* DIRECTIONS FOR THIS TASK *
Collect every line of the records below that contains the word "down".

-=-=-

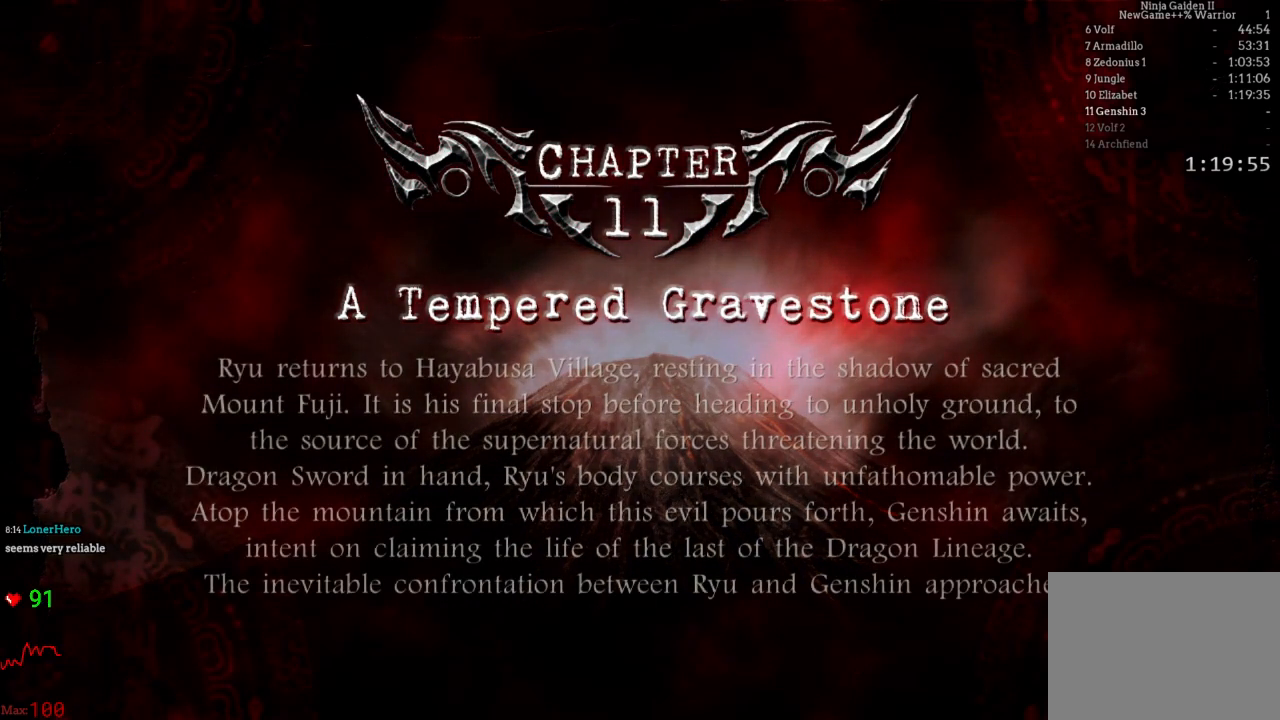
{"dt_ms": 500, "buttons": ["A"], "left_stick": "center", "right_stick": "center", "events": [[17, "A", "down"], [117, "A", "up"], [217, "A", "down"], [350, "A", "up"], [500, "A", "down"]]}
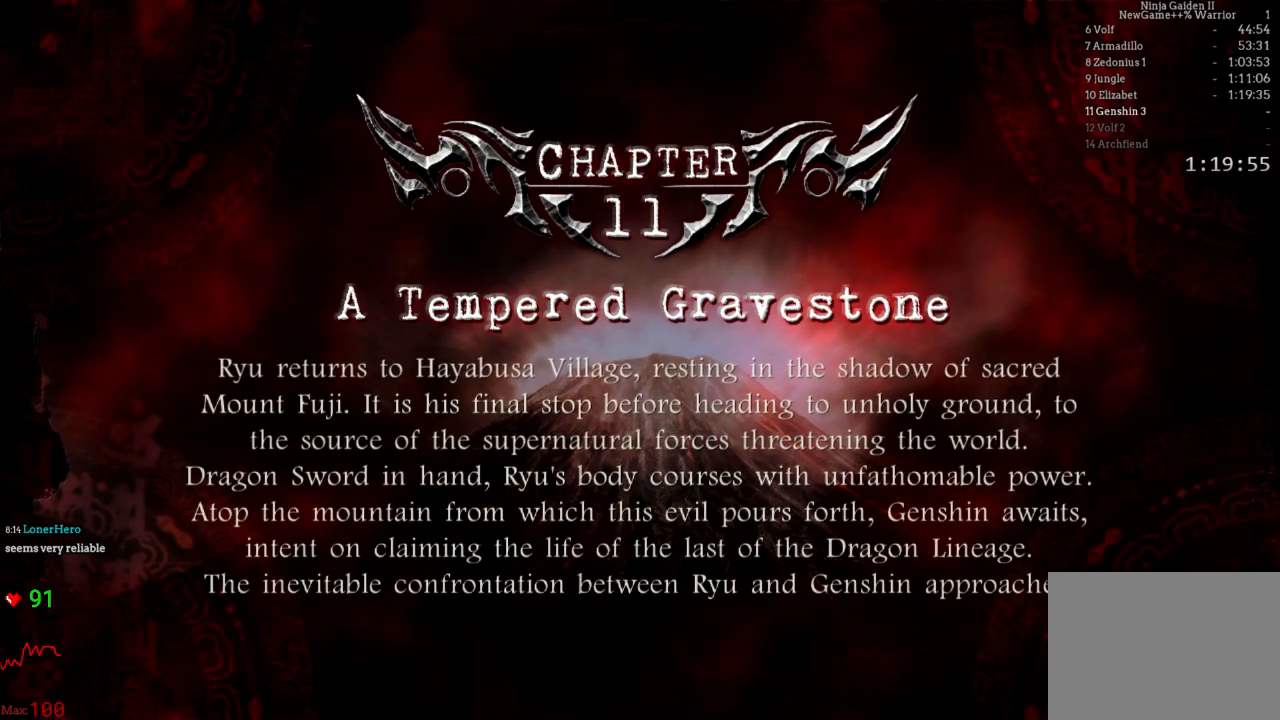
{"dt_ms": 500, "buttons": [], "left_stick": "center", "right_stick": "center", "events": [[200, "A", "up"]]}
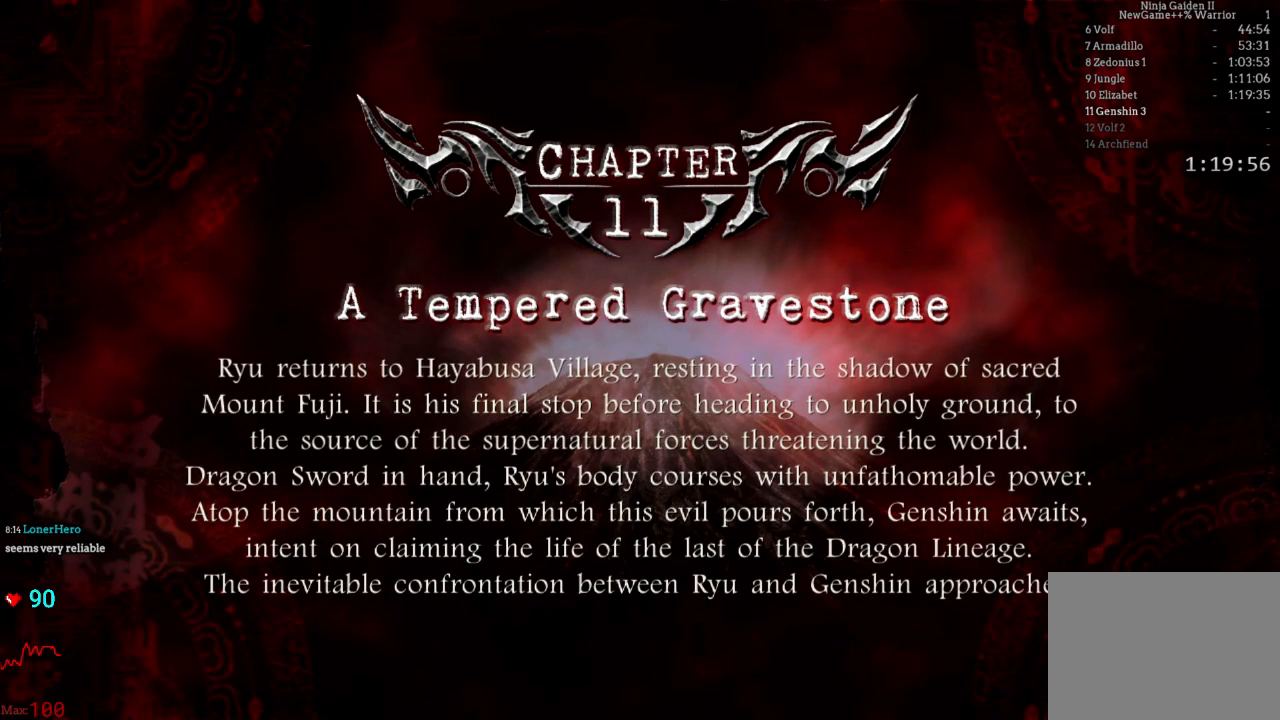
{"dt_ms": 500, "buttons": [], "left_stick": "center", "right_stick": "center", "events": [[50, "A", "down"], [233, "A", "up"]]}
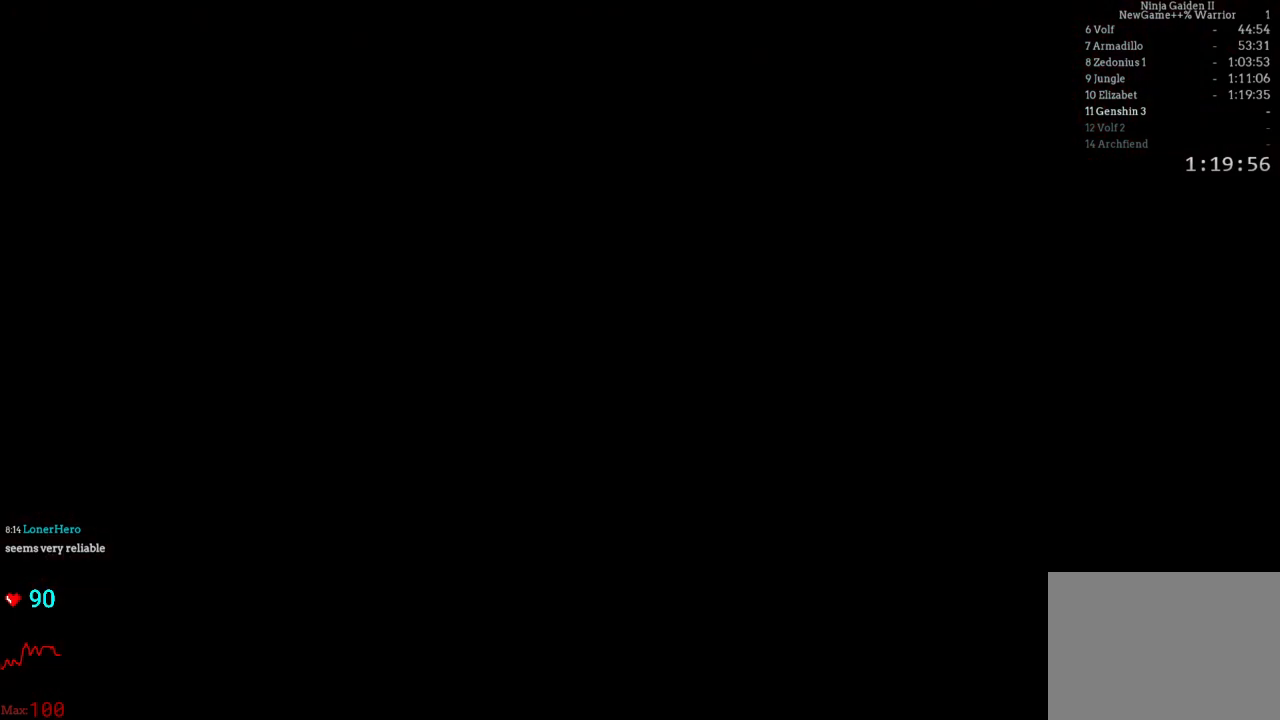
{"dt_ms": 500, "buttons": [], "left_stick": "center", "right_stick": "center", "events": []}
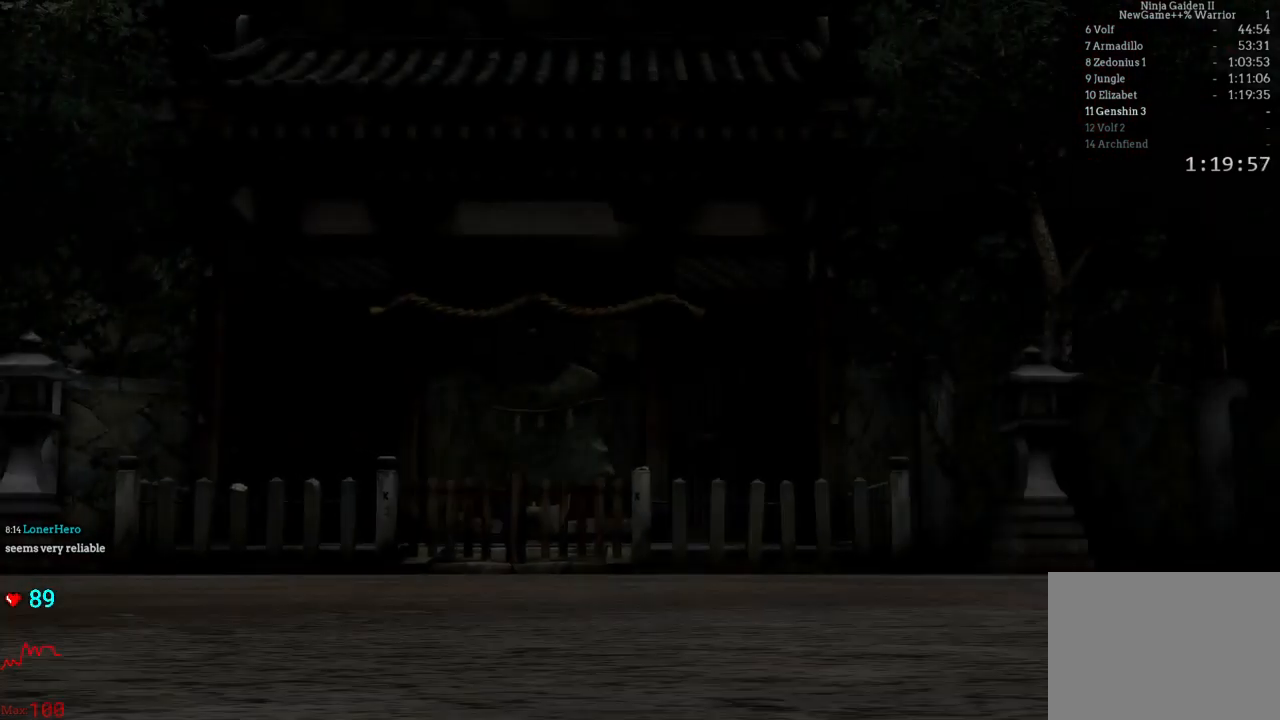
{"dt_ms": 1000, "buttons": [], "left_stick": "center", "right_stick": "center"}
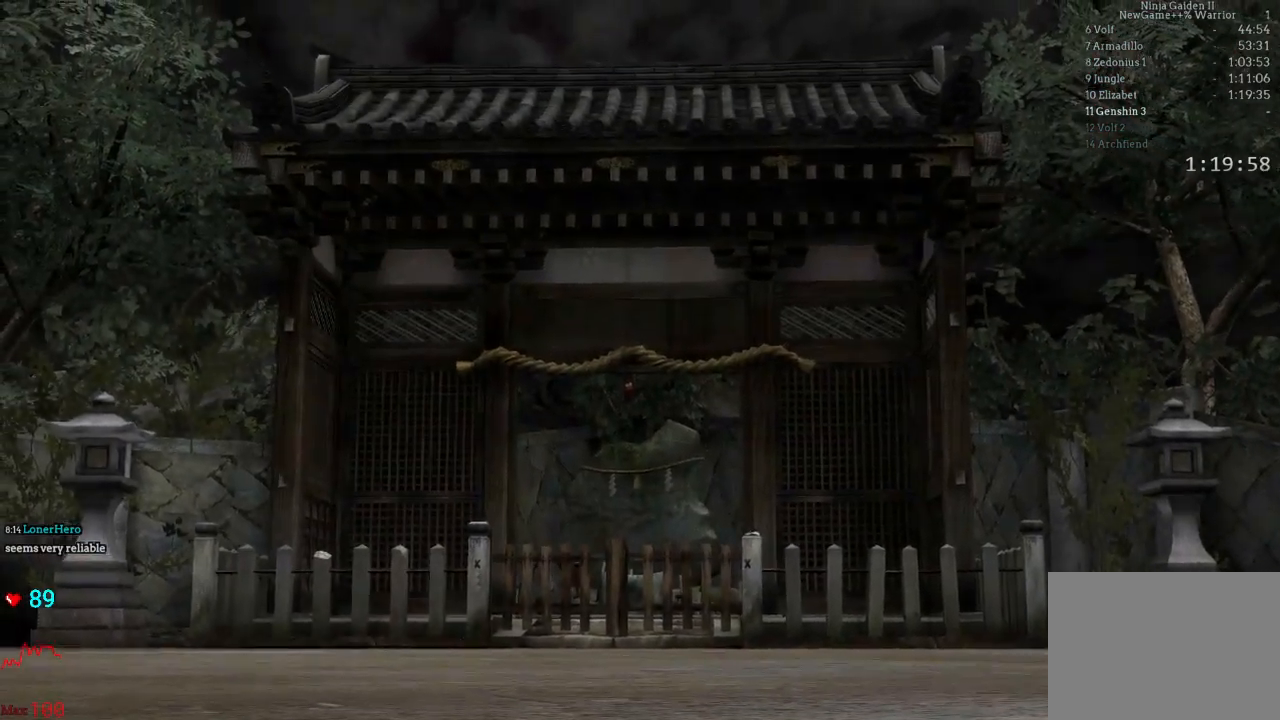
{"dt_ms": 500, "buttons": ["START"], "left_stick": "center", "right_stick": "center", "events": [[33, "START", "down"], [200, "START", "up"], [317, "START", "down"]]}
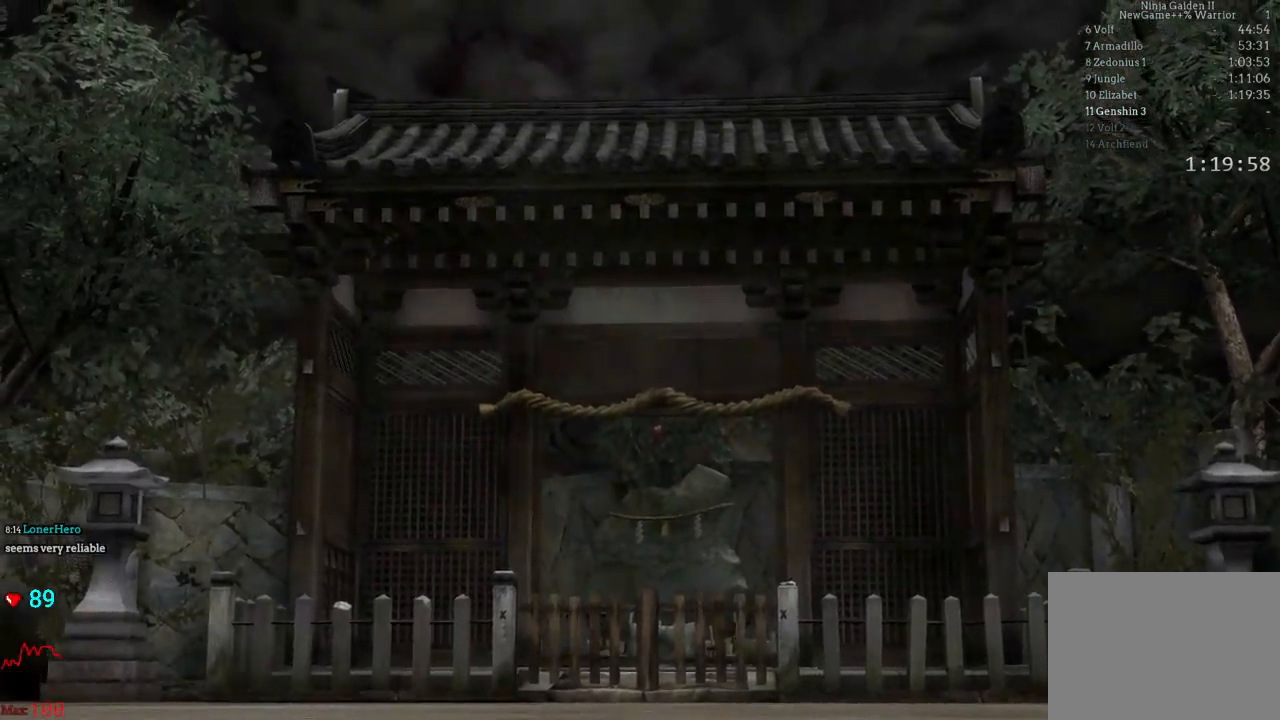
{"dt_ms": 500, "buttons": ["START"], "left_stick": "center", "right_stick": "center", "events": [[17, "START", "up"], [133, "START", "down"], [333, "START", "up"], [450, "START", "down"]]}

-=-=-

* EXERCISE RESULT *
{"dt_ms": 500, "buttons": ["A"], "left_stick": "center", "right_stick": "center", "events": [[17, "A", "down"], [117, "A", "up"], [217, "A", "down"], [350, "A", "up"], [500, "A", "down"]]}
{"dt_ms": 500, "buttons": [], "left_stick": "center", "right_stick": "center", "events": [[50, "A", "down"], [233, "A", "up"]]}
{"dt_ms": 500, "buttons": ["START"], "left_stick": "center", "right_stick": "center", "events": [[33, "START", "down"], [200, "START", "up"], [317, "START", "down"]]}
{"dt_ms": 500, "buttons": ["START"], "left_stick": "center", "right_stick": "center", "events": [[17, "START", "up"], [133, "START", "down"], [333, "START", "up"], [450, "START", "down"]]}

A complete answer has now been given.